The Alliance Defending Freedom threatened to bring litigation against the public university on both constitutional and contractual grounds for its behavior toward the College Republicans and Young America’s Foundation, which promised to pay the fee “in protest.”
Pitt was notified “several months in advance” that Shapiro would be speaking, and the contract it gave YAF specified the university would provide all “security personnel deemed necessary” for the event, according to an alliance letter to Pitt dated Monday.
But Pitt’s own “Scheduling and Protest Guidelines” policy ignores the contractual language, giving administrators “unbridled discretion” to charge fees based on Shapiro’s viewpoint and “listeners’ potential reactions.”
The taxpayer-funded university gives itself the freedom to ignore the security and cost estimates provided by its own campus police, allowing the dean of students “or their designee” to “increase the security” based on a personal evaluation, according to the alliance:
While the Guidelines contain some general criteria to guide University administrators in deciding whether to assess security fees on student groups, the criteria are not objective and the administrators are not limited by those criteria. Moreover, the Guidelines do not explain how the criteria are to be weighed or quantified. Instead, the University is free to assess security fees in its sole discretion.
Subjective criteria include “health and safety concerns, other events taking place on campus, prior security concerns at speaker’s past presentations” and recommendations from campus police, but “nothing prevents” Pitt from adding unwritten factors to any given event evaluation, the alliance wrote.
“Prior security concerns” and “other events” are themselves content-based criteria because they “require university officials to factor safety concerns created by protestors at the University of Pittsburgh and at other universities.” This amounts to “an unconstitutional heckler’s veto that stifles minority viewpoints.”
The evidence cited for the alliance’s claims includes a Nov. 13 email from Lt. James Kenna that said he calculated the $5,500 fee based on “some sort of controversy” and “things like protests” in response to Shapiro’s speech.
The administration itself suggested that Shapiro’s views were worthy of protest, “prominently” displaying a banner on its website days before his lecture that “encouraged students to ‘hold a peaceful counter-demonstration'” if they disagreed with him.
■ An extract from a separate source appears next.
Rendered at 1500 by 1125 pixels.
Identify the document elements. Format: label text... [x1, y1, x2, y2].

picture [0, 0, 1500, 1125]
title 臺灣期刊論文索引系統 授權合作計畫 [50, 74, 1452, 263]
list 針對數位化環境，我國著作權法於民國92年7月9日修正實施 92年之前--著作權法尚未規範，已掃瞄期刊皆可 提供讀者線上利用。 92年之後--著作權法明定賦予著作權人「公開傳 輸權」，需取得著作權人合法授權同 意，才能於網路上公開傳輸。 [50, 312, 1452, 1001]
The public university must rescind its demand for the $5,500 payment to avoid breach of contract, and it must revise its guidelines to adopt “specified objective criteria” in university policy for demanding security fees to avoid a constitutional challenge, the alliance said.
“Speech isn’t free if the speaker can be forced to pay money simply because somebody may object,” Jonathan Larcomb, senior counsel for the alliance, wrote in a press release. “The Supreme Court has specifically stated that security fees, such as the ones Pitt has assessed, aren’t constitutionally permissible.”
YAF threatened to sue the university immediately after the security fee was demanded. A Pitt spokesperson told The College Fix at the time the university was treating Shapiro’s event as it treats events with political candidates, but also cited the “health and safety” concerns that YAF’s lawyers consider subjective.